The ‘smart money’ has been busy thanks to the rise in stock market volatility

Last month we revealed which stocks hedge funds had been shorting in the second quarter after the remarkable post-Liberation Day rally which has seen UK and UK markets hit record highs.

This month, with the help of Joachim Klement and Susana Cruz of Panmure Liberum’s strategy, economics and ESG team, we take a look at which UK and European stocks are most popular with hedge funds and which stocks they have been buying and selling.

TECH AT THE TOP

Hedge funds get a bad rap from some companies and investors for selling stocks in order to profit from a fall in the share price, but in most cases they will have done a great deal of research on the stocks in question and concluded they are either bad businesses, badly-run businesses or they are overvalued and will therefore underperform.

By the same token, they only buy shares in companies they believe will outperform, on the basis they are better-than-average or undervalued, which means they often take quite contrarian bets and their ‘active share’ – that is the proportion of the portfolio which is different to the benchmark – tends to be quite high.

The second quarter of this year saw a spike in stock market volatility and political uncertainty due to the fallout from the Liberation Day tariff announcement, which presented investors – hedge funds included – with a huge opportunity set.

According to the 10-Q filings of around 2,000 hedge funds, the most popular – as in widely-owned – European stock is Dutch semiconductor equipment maker ASML (ASML:AMS) with some 309 funds owning the shares or 15.1% of the total, and 23 funds holding the stock among their top 10 positions.

Considering tariffs weren’t introduced on semiconductors, and the fact there is a shortage of large-cap tech stocks in Europe compared to the US, ASML is not a bad choice, and it seems as though hedge funds added to their positions in the second quarter, taking advantage of the initial sell-off.
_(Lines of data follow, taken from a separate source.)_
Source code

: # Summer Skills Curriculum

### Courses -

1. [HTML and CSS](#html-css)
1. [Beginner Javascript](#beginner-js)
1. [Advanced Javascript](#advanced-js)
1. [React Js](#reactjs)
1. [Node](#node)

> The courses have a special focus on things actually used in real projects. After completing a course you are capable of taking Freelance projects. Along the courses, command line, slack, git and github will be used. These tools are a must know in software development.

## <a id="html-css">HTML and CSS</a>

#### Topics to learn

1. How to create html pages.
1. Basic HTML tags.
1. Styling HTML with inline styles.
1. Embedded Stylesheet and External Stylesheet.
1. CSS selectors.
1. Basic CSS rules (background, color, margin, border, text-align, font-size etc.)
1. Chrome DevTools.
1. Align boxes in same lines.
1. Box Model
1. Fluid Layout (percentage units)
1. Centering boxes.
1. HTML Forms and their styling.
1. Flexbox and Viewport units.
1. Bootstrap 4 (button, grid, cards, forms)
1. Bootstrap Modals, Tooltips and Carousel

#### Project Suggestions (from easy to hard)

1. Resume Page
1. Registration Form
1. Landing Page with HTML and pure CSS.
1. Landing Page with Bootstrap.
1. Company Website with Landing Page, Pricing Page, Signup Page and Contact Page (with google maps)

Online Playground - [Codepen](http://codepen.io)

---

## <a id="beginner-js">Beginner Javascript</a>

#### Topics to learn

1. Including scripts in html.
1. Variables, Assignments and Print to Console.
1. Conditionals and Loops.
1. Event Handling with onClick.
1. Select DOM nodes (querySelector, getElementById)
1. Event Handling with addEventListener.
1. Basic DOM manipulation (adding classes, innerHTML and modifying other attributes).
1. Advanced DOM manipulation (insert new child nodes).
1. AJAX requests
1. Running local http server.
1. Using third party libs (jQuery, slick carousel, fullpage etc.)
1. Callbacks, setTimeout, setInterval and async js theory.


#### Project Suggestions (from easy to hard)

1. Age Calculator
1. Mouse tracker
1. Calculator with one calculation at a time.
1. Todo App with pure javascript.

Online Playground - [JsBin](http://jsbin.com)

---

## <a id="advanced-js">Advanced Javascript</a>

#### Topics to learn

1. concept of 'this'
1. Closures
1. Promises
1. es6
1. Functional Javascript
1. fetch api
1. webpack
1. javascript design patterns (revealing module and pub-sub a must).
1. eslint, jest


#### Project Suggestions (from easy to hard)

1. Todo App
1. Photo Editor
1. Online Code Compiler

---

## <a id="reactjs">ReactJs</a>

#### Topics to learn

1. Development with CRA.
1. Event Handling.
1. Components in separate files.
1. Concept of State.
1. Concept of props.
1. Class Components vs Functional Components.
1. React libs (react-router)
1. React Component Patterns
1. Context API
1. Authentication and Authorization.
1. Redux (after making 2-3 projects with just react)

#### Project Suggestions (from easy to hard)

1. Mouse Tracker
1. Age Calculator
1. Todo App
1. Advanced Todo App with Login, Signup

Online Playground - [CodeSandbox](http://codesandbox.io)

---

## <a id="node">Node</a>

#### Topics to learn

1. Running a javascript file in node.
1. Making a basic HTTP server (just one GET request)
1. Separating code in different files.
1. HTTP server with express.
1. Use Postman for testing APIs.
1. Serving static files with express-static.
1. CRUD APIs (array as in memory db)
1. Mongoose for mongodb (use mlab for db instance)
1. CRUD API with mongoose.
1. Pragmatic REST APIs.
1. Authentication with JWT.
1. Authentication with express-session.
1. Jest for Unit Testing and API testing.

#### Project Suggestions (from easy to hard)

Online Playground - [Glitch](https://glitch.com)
The next most widely-owned stocks were energy firm Shell (SHEL), health care companies Novo Nordisk (NOVO-B:CPH) and Novartis (NOVN:SWX) and consumer goods giant Unilever (ULVR).

As Klement and Cruz note, the list of most popular stocks is mostly made up of companies which aren’t directly affected by tariffs, such as healthcare, services or commodities.

‘Hedge funds are trying to stay out of the way of geopolitical uncertainties where possible,’ conclude the analysts.

Focusing on the stocks most commonly found in hedge funds’ top 10 holdings throws up three more interesting names, Belgian biotech firm Argenx (ARGX:EBR), Spanish biotech Grifols (GRF:BME) and Irish budget airline Ryanair (RYAAY:NASDAQ).

WAXING AND WANING

If we look at the most significant changes in holdings during the quarter, outside of the most popular stocks – which funds are wont to trade in and out of as prices move up and down – there are some notable entries with.

The stock which saw the most buying interest in the second quarter, relative to the first quarter, were Dutch insurer Aegon (AGN:AMS), Swiss industrial equipment and robot-maker ABB (ABBN:SWX), French cosmetics firm L’Oreal (OR:EPA) and two UK media companies, Pearson (PSON) and WPP (WPP).

The last two are a prime example of contrarian thinking, given they are among the worst-performing stocks in the FTSE 100 year-to-date.

On the flip side, stocks with the largest decline in holdings among hedge funds during the quarter include defence contractor BAE Systems (BA.) and medical devices firm Smith & Nephew (SN.), two of the best-performing stocks in the index this year, suggesting managers feel it is time to book some profits.

Also noteworthy is the drop in popularity of Danish diabetes and weight-loss drug maker Novo Nordisk, which although it still appears on the most-held list is owned by fewer hedge funds than previously, suggesting hedge funds are ‘increasingly giving up on a turnaround’ after a 43% fall in the share price year-to-date, muse the analysts.